Uno va en un auto, por ejemplo, por una carretera. Una visión simplificada es pensarnos como un punto que se desplaza a lo largo de una recta. La semirrecta que se abre ante nosotros es lo que tenemos por delante, y el segmento comprendido entre nosotros y el punto de partida es lo ya recorrido. El segmento trasero es conocido, todo lo que podía acontecernos en él ya sucedió y está en la memoria. En cambio, la semirrecta de adelante nos es desconocida; incluso a cortísima distancia un minúsculo alambrín podría interrumpir nuestro avance. El tiempo de nuestra vida puede pensarse igual: vivimos en un instante; detrás está el pasado; delante, el futuro. Dar cuenta de las cosas del pasado es explicar; hacer lo mismo sobre cosas por acontecer, es predecir. El economista, como el meteorólogo, es un campeón explicando lo ya ocurrido, pero es un fracaso total al intentar hablar del futuro: dice imprecisiones, se mueve entre alternativas, o pide un plazo (“la semana que viene es decisiva, y hay que ver qué pasa para ver cómo sigue todo”). Sólo dos economistas –David Ricardo y John Maynard Keynes– pudieron adivinar con exactitud hechos futuros. Ricardo, el modelo de inserción internacional que eligió Gran Bretaña desde 1846 (Ricardo murió en 1823). Keynes, el monto efectivamente pagado por Alemania por reparaciones de guerra.
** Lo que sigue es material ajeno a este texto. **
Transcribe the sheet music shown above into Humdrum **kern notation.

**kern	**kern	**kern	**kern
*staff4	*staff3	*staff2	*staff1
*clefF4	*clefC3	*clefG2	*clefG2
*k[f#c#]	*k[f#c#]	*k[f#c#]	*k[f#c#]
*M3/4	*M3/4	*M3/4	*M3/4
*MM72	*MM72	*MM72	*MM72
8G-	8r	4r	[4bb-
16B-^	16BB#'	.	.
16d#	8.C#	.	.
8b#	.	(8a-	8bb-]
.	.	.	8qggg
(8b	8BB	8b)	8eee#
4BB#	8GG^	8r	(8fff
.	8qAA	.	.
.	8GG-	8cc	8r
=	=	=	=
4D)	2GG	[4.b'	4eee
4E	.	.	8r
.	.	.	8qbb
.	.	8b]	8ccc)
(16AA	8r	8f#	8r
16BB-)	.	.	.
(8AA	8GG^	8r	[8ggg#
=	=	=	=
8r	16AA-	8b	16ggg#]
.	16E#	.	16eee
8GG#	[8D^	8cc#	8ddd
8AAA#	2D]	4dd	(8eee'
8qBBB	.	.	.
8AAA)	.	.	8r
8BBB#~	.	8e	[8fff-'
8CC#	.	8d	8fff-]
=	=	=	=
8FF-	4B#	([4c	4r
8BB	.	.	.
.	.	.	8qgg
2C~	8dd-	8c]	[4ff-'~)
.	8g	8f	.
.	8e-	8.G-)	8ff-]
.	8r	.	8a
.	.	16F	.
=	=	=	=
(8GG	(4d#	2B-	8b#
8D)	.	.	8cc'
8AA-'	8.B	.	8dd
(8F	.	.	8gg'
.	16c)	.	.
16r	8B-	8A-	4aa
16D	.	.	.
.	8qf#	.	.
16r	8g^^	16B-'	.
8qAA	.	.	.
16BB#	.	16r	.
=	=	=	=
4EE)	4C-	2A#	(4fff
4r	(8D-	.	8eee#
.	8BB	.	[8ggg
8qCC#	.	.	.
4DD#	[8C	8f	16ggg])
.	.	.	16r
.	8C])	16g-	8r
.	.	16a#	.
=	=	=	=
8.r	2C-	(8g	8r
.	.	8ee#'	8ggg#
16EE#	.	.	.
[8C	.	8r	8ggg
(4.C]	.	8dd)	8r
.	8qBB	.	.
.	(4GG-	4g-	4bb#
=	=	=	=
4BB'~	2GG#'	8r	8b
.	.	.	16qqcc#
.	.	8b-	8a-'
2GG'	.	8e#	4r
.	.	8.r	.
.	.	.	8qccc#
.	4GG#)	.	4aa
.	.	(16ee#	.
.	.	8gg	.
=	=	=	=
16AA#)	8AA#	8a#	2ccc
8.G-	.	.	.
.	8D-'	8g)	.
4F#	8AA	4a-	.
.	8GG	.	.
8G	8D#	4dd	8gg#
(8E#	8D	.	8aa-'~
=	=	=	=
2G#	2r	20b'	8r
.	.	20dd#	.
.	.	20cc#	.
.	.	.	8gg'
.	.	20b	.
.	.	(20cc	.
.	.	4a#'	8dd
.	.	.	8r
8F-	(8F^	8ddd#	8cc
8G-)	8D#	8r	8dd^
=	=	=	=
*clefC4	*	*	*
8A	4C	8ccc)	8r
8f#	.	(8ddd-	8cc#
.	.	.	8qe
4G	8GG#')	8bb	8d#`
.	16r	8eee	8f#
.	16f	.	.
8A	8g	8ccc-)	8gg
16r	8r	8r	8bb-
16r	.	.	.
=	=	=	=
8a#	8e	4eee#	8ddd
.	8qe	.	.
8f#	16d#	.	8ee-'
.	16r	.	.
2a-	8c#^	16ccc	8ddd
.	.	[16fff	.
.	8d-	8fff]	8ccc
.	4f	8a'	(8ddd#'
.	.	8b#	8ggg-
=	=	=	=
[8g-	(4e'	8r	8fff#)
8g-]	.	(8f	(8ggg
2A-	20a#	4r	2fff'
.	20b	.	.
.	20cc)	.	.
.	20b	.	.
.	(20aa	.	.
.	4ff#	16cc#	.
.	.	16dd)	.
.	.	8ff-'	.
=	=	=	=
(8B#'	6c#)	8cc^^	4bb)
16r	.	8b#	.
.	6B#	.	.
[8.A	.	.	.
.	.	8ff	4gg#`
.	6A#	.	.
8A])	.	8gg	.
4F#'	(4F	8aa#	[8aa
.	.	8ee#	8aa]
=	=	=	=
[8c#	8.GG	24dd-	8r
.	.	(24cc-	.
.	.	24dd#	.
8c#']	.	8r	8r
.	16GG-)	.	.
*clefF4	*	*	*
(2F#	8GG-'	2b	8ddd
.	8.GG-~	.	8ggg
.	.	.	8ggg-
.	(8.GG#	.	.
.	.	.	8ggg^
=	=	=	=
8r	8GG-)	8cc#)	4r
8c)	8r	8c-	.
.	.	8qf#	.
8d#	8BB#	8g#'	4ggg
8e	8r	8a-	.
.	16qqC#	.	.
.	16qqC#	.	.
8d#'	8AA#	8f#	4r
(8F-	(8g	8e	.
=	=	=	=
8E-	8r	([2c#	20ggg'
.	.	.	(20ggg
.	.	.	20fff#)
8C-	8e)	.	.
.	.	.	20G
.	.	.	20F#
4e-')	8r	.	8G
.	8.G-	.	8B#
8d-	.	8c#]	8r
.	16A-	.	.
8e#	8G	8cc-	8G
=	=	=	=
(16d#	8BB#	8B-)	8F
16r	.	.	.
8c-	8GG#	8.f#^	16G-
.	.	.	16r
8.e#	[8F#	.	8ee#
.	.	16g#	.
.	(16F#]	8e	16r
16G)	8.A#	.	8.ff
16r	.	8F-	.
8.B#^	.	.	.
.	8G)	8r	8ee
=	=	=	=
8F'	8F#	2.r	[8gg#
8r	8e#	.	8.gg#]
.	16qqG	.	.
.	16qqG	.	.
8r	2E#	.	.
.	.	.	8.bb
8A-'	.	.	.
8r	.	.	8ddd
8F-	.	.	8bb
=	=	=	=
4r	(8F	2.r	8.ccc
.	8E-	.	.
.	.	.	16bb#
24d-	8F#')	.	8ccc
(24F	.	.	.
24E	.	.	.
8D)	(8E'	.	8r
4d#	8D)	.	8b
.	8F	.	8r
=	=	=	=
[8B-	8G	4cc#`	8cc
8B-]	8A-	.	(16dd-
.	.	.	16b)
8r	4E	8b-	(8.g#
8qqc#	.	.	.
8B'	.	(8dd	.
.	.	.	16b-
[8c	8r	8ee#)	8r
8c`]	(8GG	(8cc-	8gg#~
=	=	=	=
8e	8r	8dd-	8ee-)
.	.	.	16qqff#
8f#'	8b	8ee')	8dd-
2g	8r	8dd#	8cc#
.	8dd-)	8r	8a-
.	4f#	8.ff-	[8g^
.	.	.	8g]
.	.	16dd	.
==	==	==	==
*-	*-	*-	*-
Pero Keynes, además, hizo buen dinero a corto plazo especulando, es decir, aventajando a veteranos de Londres, tarea nada fácil. Además de otras hazañas, como proponer una fundamentación de la teoría de las probabilidades y crear la macroeconomía, Keynes tenía el don de descifrar el carácter de laspersonas mirando sus manos. Superaba a las gitanas, que miran las líneas de la palma de la mano: Keynes podía decir algo sin ver la palma. Su hermano Geoffrey atribuía esta obsesión a un accidente de Maynard a los nueve años, donde una caída de la bicicleta le dejó una deformidad permanente en un dedo. Los presidentes de EE.UU. no obtenían altas calificaciones de sus exámenes. Las manos de Wilson, a quien conoció en la Conferencia de la Paz, en Versalles, “revelaban capacidad y cierta fortaleza, aunque carecían de sensibilidad y finura”. Las de Franklin D. Roosevelt, a quien entrevistó en 1934, eran “firmes y bastante fuertes, pero no inteligentes o con fineza, con uñas más bien pequeñas y recortadas, como las de los dedos de los hombres de negocios”.